> _Exercise objective_
Reproduce word for word the passage from the lipstick thread below, starting at "Get the vivaglam!" and ending at "things in one!".
BEGIN Extract provided
# Blankety, Honeylove, Viva Glam II



## frankie! (Nov 3, 2006)

I'm still looking for my perfect nude lipstick! Nars chelsea girls was too orange, and Mac myth was too orange as well. (NC15, pigmented lips)

Are there any significant differences between mac blankety, honeylove and vivaglam II? And what do you all think about those three lipsticks, any opinions? I was also considering Hug Me, but I concluded that it would be too dark for what i'm looking for (i might be wrong.. haha)

Thank you! :loveya:


----------



## lovalotz (Nov 7, 2006)

I also have pretty pigmented lips..
and when I tried out honeylove, my lips looked like nothing different.
Get the vivaglam!


----------



## Fairybelle (Nov 8, 2006)

Yes, the Viva Glam II is a wonderful 'nude' lipstick--plus all the proceeds go to AIDS research!! Two great things in one!


----------



## kimmy (Nov 9, 2006)

i'd go with Viva Glam II. i really like Myth (i'm an NW15) but Blankety...to me, is just way dark. it looks weird on me. you might want to try it though because there's a huge difference in how things look on cool and warm skintones, like Myth...isn't orangey at all on me


----------
END Extract provided
BEGIN Information provided
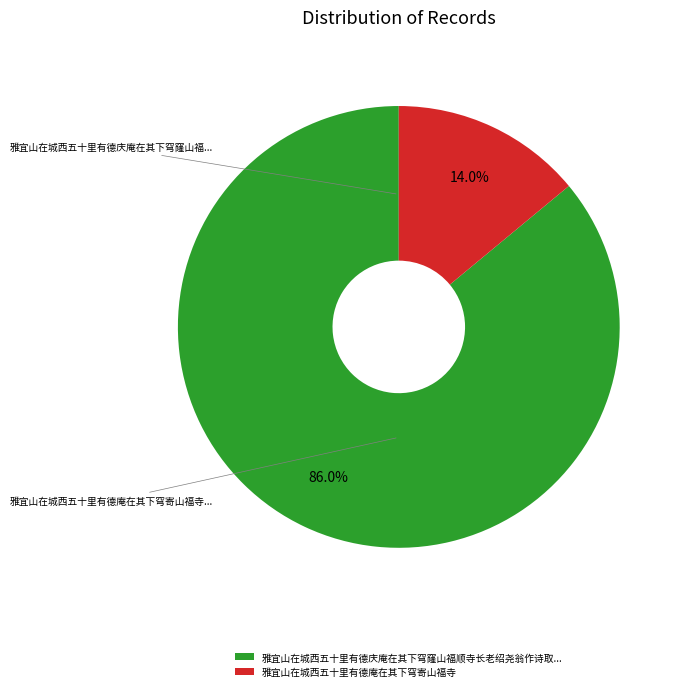

To the nearest percent, what percentage of the pie is 雅宜山在城西五十里有德庵在其下穹寄山福寺?

14%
END Information provided
> _Written answer_
Get the vivaglam!


----------



## Fairybelle (Nov 8, 2006)

Yes, the Viva Glam II is a wonderful 'nude' lipstick--plus all the proceeds go to AIDS research!! Two great things in one!